In 2010, Skellern spent time in Africa filming the lead role in the thriller Siren. She also played Jo in the British miniseries, A Passionate Woman.

She played the role of Lexy Price in series 2 of Lip Service broadcast on BBC Three in April 2012. In October 2012 Skellern played Elaine White in series 2 episode 2 of the Sky 1 comedy drama series Spy.

==Filmography==

| Year | Title | Character | Production | Notes |
| 2002–2003 | CNNNN | Anna |  |  |
| 2009 | The Bill | Stephanie Lewis | ITV |  |
| 2009 | The Descent Part 2 | Cath |  |  |
| 2009 | Agatha Christie's Poirot | Fiona Hanbury | ITV |  |
| 2010 | A Passionate Woman | Jo |  |  |
| 2010 | Outnumbered | Kelly | BBC |  |
| 2010 | Half Hearted | Svetlana |  |  |
| 2010 | Siren | Rachel |  |  |
| 2011 | Camelot | Arwen | Starz |  |
| 2011 | A Night in the Woods | Kerry Hastings |  |  |
| 2011 | W.E. | Daphne |  |  |
| 2011 | The Incident | Lynn |  |  |
| 2011 | Fingers | Carrie |  |  |
| 2011 | 7lives | Felicity |  |  |
| 2012 | Lip Service | Lexy Price | BBC Three |  |
| 2012 | Parade's End | Bobbie Pelham | BBC Two |  |
| 2012 | Spy | Elaine | Sky1 |  |
| 2012 | Gambit | Secretary Fiona |  |  |
| 2013 | I Give It a Year | Claudia |  |  |
| 2013 | Jo | Vanessa Serfaty | TF1 |  |
| 2013 | Heading Out | Sophie | BBC Two |  |
| 2013 | Plebs | Irina | ITV2 | Season 1, Episode 5: "Bananae" |
| 2013 | Drifters | Ellie | E4 |  |
| 2014 | The Musketeers | Maria Bonnaire |  | Episode 3: "Commodities" |
| 2014 | Blood Moon | Marie |  |
| 2015 | The Interceptor | Kim |  |  |
| 2016 | Humans | Emma |  |  |
| 2018 | Origin | Jennifer Moore |  | Episode: "Bright Star" |

==Personal life==
In 2007, Skellern was at the centre of a public spat between two of her former boyfriends, singer-songwriter Tim Freedman and comedian Chris Taylor. On 7 October 2007, Freedman posted a message on the official website of his band The Whitlams, citing a parody of him that was written by Taylor, and was broadcast on the 3 October 2007 episode of The Chaser's War on Everything. The song was performed by fellow Chaser Andrew Hansen, and the lyrics implied that Freedman was obsessed with the Sydney suburb of Newtown, and that he continually referred to the area of Newtown in his own songs. In his message, Freedman alluded that the lyrics were indeed written by Taylor, and that the parody had been motivated by jealousy over Skellern.

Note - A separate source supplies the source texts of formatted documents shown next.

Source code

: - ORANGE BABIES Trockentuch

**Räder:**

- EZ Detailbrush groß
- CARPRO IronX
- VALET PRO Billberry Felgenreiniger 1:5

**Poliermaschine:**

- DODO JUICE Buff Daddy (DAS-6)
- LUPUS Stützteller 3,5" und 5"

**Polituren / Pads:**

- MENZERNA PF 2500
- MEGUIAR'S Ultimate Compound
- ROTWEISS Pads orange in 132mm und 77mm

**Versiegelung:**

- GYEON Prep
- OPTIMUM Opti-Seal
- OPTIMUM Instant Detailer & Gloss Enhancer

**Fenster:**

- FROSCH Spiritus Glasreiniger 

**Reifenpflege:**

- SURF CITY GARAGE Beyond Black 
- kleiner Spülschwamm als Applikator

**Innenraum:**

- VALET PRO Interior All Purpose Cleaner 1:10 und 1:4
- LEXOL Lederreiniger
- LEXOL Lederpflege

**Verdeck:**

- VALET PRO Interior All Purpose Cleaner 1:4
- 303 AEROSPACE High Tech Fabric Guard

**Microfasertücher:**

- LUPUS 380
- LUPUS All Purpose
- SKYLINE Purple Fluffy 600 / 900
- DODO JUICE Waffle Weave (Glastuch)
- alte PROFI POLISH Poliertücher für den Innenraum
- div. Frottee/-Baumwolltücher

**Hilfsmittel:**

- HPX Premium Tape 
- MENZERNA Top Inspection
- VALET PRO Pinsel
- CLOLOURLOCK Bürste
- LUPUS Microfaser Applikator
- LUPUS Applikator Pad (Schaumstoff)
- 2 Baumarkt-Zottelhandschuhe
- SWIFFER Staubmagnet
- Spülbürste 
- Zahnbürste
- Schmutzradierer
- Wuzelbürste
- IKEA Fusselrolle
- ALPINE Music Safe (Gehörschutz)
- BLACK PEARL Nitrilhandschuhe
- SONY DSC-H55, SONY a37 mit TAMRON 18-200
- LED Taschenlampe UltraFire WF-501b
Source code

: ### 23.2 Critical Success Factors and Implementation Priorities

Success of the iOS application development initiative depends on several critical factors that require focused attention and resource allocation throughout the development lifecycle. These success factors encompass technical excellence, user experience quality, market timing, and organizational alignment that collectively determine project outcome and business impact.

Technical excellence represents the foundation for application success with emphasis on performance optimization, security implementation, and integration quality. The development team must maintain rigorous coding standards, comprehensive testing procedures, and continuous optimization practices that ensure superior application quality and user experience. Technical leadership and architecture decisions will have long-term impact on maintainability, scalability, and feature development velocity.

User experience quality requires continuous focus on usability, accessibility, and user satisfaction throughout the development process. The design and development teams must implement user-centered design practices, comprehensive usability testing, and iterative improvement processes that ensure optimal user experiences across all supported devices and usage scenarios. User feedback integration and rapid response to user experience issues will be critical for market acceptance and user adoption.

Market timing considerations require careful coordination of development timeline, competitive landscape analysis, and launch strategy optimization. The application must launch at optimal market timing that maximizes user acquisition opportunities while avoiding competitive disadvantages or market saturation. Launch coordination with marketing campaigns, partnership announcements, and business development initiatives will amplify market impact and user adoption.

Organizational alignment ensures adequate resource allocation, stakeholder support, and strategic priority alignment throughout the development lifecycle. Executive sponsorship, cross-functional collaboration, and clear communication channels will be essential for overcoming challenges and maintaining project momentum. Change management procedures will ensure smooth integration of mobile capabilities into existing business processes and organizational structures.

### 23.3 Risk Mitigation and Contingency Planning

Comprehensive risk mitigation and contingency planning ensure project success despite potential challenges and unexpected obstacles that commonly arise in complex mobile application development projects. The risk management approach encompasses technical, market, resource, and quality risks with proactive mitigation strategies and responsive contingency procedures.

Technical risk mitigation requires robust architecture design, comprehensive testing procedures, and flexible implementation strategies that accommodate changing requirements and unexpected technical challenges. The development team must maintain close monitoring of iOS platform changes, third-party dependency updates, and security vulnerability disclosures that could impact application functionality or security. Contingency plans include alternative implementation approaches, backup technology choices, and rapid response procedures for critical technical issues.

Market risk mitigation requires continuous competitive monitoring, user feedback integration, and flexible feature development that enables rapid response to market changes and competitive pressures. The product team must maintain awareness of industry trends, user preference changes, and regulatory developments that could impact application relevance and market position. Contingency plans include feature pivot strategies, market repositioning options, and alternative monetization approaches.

Taylor denied this, and said that the song had nothing to do with Skellern. "He [Freedman] was speculating that the song was written out of some sort of jealous rage or payback which isn't the case at all," he said. "My relationship with Anna didn't end badly... we're still good friends and see each other quite a bit."